SensePost Reversing Challenge Analysis

Couple of weeks ago I have stumbled upon a reversing challenge made by SensePost earlier this year. I was not able to find any public solutions to it so I thought that it would be interesting to make one. Recently I had some spare time on my hands so I have decided to follow this goal. Enjoy.

Initial analysis

After firing up IDA we can quickly pinpoint main() function which is located at 0x004016B0 (with base address as 0x00401000). This binary is not obfuscated nor protected in any way, hence we can immediately spot interesting calls such as fopen(), fgetc(), fread(), and strncmp().
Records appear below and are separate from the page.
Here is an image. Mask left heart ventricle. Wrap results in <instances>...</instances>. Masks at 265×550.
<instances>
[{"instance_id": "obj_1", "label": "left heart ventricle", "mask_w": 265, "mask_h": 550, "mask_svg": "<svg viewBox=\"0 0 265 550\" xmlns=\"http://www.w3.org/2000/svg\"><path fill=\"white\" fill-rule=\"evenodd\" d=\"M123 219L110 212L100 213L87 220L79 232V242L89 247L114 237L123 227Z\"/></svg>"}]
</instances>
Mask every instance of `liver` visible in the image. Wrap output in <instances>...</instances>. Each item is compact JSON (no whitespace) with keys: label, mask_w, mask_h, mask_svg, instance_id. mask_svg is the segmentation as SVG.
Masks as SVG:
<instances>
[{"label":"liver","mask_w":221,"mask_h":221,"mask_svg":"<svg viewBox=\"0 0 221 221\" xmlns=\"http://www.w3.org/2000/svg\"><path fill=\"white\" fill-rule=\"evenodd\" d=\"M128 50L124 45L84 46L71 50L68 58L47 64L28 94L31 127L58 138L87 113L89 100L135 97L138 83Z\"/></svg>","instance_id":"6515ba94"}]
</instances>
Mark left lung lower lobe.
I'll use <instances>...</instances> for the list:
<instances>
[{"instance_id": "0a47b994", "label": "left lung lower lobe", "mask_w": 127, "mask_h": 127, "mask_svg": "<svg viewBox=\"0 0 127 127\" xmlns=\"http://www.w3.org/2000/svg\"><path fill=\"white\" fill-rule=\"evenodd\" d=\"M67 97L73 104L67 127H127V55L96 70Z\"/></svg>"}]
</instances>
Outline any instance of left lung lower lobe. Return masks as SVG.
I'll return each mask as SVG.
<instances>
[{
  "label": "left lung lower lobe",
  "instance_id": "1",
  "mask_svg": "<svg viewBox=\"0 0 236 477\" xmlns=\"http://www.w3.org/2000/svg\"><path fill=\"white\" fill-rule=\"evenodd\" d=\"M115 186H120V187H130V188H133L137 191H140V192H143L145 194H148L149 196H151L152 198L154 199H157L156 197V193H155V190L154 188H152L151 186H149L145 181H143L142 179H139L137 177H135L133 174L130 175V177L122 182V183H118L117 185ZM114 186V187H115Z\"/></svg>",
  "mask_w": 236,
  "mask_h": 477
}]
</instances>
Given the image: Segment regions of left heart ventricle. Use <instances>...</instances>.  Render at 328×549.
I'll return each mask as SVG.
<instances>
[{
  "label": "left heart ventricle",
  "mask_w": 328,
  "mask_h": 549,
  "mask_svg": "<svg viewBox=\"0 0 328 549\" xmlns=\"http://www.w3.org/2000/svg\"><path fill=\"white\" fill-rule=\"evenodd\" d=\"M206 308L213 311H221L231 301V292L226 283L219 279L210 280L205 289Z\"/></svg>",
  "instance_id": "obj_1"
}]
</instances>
We will follow with top-down style analysis.

First thing that we see in main() is fopen() call which is checked for success at 0x004016DF; if file opening operation was successful application proceeds with reading individual characters via fgetc() in a loop until position 0xFF is passed or EOF is reached. These two checks look like this:

mov eax, [esp+30h+fd]
mov [esp+30h+input_ptr_loc], eax
call fgetc
cmp eax, 0FFFFFFFFh ; (fgetc() == EOF)?
jz short loc_4

cmp [esp+30h+counter], 0FFh
jle short loc_4016F7

However, this loop is redundant. It does not affect any data that is later used. Next code block looks more interesting:

mov eax, [esp+30h+fd]
mov [esp+30h+var_24], eax ; src
mov [esp+30h+var_28], 100h ; number of elements
mov [esp+30h+tmp_ptr], 1 ; size of an element
mov [esp+30h+input_ptr_loc], offset input_ptr ; dst
call fread

We can clearly see that this code reads up 0x100 bytes from the file via fread() (this limits the size for a bytecode), then it starts preparing headers for comparison via strncmp() at 0x0040178D.
After a quick study of surrounding code we can conclude that the header is 0x10 bytes long and it looks like this:

65 67 76 6D 62 69 6E 61 72 79 00 00 00 00 00 00

Due to the inner workings of strncmp() the header is validated only up to the first NULL byte (man strncmp).

When the header is successfully validated following block is hit:

mov [esp+30h+input_ptr_loc], offset aHeaderMatched_
call puts
call loader
mov [esp+30h+input_ptr_loc], eax
mov [esp+30h+tmp_ptr], edx
call executor
leave
retn

I have already re-named the two most important functions in this binary and their names are self-explanatory.

loader() function

This function starts at 0x004017CD and interesting things are right in the beginning:

mov eax, [ebp+input_ptr_loc]
add eax, 10h
movzx eax, byte ptr [eax]
cmp al, 10h
jbe short loc_40182D ; JMP IF ([input_ptr_loc+0x10] <= 0x10)

It loads a value from a bytecode at offset 0x10 and then checks if it is below or equal to 0x10. As can be seen in a jump to True node, this happens to be IP (instruction pointer). However, I would call it EP (entry point) as it is more precise. So, EP is at offset 0x10 in a bytecode and upon initialization it cannot be less than nor equal to 0x10.
Next node does couple of things but the most important part is this:

mov eax, [ebp+input_ptr_loc]
add eax, 11h
movzx eax, byte ptr [eax]
cmp al, 4Fh
jbe short loc_40187E ; JMP IF ([input_ptr_loc+0x11] <= 0x4F)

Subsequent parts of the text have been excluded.